▸ **PROBLEM STATEMENT**
The response should consist solely of the line containing "Et gammelt Ord, hentet" and the lines after it through the end of the listing below, repeated exactly.

▸ **ENTRIES SHOWN**

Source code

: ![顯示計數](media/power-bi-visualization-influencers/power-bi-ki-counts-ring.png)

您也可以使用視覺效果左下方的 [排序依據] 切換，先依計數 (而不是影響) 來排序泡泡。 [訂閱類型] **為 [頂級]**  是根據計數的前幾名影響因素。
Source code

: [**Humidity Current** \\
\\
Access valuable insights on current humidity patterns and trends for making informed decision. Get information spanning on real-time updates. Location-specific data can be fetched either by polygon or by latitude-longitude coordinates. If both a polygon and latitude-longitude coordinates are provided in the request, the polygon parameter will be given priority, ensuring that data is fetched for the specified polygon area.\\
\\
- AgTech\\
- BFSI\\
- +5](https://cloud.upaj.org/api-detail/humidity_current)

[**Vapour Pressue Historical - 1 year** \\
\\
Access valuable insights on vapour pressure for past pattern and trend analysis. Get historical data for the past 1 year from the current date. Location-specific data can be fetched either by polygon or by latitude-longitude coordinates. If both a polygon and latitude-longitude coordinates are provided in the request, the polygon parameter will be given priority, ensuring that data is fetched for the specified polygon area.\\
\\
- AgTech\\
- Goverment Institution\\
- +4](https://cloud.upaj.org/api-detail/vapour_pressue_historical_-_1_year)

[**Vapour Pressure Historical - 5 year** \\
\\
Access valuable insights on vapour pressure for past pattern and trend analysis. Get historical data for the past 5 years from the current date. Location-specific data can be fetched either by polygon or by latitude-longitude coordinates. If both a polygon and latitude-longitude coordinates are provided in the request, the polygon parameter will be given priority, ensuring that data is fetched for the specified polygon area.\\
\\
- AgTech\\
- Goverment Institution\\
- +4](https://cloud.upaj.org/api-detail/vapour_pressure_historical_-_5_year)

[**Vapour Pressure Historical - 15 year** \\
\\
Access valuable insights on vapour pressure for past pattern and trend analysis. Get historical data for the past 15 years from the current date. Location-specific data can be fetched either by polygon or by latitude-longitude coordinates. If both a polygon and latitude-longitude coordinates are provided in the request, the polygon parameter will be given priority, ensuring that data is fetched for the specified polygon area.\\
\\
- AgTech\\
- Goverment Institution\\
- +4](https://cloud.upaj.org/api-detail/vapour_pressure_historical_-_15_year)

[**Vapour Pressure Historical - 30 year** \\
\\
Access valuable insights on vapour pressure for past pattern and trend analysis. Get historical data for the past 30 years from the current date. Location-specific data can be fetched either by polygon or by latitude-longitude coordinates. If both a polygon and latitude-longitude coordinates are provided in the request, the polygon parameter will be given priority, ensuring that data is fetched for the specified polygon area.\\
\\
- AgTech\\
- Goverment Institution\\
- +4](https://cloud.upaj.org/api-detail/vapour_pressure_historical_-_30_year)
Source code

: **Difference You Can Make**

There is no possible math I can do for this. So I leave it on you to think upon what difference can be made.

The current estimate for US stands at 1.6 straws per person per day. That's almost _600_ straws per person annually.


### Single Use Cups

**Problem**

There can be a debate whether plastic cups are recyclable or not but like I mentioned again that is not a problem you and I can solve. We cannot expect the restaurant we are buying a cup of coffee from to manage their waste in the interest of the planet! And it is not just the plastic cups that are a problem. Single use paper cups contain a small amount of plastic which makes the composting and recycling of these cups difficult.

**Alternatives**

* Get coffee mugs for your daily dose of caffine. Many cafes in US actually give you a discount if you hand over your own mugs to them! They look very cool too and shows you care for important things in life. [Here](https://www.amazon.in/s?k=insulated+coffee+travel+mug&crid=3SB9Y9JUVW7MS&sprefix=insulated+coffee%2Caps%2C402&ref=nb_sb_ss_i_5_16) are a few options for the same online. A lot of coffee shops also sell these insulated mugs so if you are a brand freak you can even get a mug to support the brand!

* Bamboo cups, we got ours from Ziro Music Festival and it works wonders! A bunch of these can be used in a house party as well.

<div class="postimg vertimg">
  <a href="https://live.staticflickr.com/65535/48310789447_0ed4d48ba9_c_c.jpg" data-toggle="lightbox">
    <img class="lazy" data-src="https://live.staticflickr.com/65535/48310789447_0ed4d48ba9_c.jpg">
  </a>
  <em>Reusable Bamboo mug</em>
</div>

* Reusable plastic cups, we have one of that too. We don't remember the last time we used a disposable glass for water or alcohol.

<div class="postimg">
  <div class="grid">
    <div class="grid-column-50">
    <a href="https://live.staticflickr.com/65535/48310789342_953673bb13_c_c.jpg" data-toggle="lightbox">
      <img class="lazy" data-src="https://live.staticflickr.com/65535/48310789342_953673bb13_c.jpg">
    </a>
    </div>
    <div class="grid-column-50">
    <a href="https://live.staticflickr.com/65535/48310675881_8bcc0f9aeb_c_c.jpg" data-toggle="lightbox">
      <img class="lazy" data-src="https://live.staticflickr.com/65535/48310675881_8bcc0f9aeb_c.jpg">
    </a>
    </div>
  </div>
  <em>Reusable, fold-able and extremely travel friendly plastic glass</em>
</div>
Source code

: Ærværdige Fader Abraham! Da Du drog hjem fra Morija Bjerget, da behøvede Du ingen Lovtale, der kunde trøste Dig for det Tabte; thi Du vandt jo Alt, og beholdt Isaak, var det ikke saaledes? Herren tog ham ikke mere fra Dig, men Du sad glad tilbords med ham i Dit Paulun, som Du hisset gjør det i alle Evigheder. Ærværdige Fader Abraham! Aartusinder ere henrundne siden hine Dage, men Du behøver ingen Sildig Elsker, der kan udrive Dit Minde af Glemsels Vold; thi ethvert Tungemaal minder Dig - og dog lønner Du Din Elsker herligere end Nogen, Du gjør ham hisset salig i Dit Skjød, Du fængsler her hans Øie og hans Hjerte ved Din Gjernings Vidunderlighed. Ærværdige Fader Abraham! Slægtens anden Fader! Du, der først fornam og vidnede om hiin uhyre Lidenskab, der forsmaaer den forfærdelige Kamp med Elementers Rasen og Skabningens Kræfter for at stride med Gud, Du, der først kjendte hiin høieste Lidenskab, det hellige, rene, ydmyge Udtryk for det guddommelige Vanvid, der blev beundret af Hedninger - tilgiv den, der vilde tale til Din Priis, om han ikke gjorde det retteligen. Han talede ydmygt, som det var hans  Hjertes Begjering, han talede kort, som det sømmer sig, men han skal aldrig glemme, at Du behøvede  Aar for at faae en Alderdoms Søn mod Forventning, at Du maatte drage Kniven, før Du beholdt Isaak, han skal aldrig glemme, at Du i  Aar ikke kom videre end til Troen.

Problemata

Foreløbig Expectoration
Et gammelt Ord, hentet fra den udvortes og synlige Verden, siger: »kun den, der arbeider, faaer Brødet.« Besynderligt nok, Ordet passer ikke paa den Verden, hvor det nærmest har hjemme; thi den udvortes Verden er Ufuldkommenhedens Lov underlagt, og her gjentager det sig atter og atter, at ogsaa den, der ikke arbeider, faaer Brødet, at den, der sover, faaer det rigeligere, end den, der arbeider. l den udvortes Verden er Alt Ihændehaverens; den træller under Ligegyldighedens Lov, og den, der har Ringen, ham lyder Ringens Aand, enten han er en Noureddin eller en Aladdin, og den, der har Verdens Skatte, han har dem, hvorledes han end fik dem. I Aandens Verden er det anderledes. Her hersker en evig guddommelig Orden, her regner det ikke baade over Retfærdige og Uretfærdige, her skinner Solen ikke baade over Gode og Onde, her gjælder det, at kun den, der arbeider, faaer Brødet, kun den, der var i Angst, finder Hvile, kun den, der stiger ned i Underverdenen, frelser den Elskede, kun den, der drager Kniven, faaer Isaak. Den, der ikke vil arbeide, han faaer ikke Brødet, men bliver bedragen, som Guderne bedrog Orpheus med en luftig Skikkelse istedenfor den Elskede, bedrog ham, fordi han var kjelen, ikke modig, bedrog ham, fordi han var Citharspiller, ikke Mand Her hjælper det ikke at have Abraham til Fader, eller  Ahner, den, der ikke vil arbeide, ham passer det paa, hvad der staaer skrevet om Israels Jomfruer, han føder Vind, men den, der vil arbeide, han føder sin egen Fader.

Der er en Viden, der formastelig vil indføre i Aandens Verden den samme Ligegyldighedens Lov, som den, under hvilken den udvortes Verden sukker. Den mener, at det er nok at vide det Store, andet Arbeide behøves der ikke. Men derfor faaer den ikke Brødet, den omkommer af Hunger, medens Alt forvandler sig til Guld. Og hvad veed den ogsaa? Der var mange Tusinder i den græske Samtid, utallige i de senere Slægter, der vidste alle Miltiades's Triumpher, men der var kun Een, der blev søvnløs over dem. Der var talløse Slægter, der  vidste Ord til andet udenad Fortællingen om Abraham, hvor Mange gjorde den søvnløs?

▸ **FINISHED TASK**
Et gammelt Ord, hentet fra den udvortes og synlige Verden, siger: »kun den, der arbeider, faaer Brødet.« Besynderligt nok, Ordet passer ikke paa den Verden, hvor det nærmest har hjemme; thi den udvortes Verden er Ufuldkommenhedens Lov underlagt, og her gjentager det sig atter og atter, at ogsaa den, der ikke arbeider, faaer Brødet, at den, der sover, faaer det rigeligere, end den, der arbeider. l den udvortes Verden er Alt Ihændehaverens; den træller under Ligegyldighedens Lov, og den, der har Ringen, ham lyder Ringens Aand, enten han er en Noureddin eller en Aladdin, og den, der har Verdens Skatte, han har dem, hvorledes han end fik dem. I Aandens Verden er det anderledes. Her hersker en evig guddommelig Orden, her regner det ikke baade over Retfærdige og Uretfærdige, her skinner Solen ikke baade over Gode og Onde, her gjælder det, at kun den, der arbeider, faaer Brødet, kun den, der var i Angst, finder Hvile, kun den, der stiger ned i Underverdenen, frelser den Elskede, kun den, der drager Kniven, faaer Isaak. Den, der ikke vil arbeide, han faaer ikke Brødet, men bliver bedragen, som Guderne bedrog Orpheus med en luftig Skikkelse istedenfor den Elskede, bedrog ham, fordi han var kjelen, ikke modig, bedrog ham, fordi han var Citharspiller, ikke Mand Her hjælper det ikke at have Abraham til Fader, eller  Ahner, den, der ikke vil arbeide, ham passer det paa, hvad der staaer skrevet om Israels Jomfruer, han føder Vind, men den, der vil arbeide, han føder sin egen Fader.

Der er en Viden, der formastelig vil indføre i Aandens Verden den samme Ligegyldighedens Lov, som den, under hvilken den udvortes Verden sukker. Den mener, at det er nok at vide det Store, andet Arbeide behøves der ikke. Men derfor faaer den ikke Brødet, den omkommer af Hunger, medens Alt forvandler sig til Guld. Og hvad veed den ogsaa? Der var mange Tusinder i den græske Samtid, utallige i de senere Slægter, der vidste alle Miltiades's Triumpher, men der var kun Een, der blev søvnløs over dem. Der var talløse Slægter, der  vidste Ord til andet udenad Fortællingen om Abraham, hvor Mange gjorde den søvnløs?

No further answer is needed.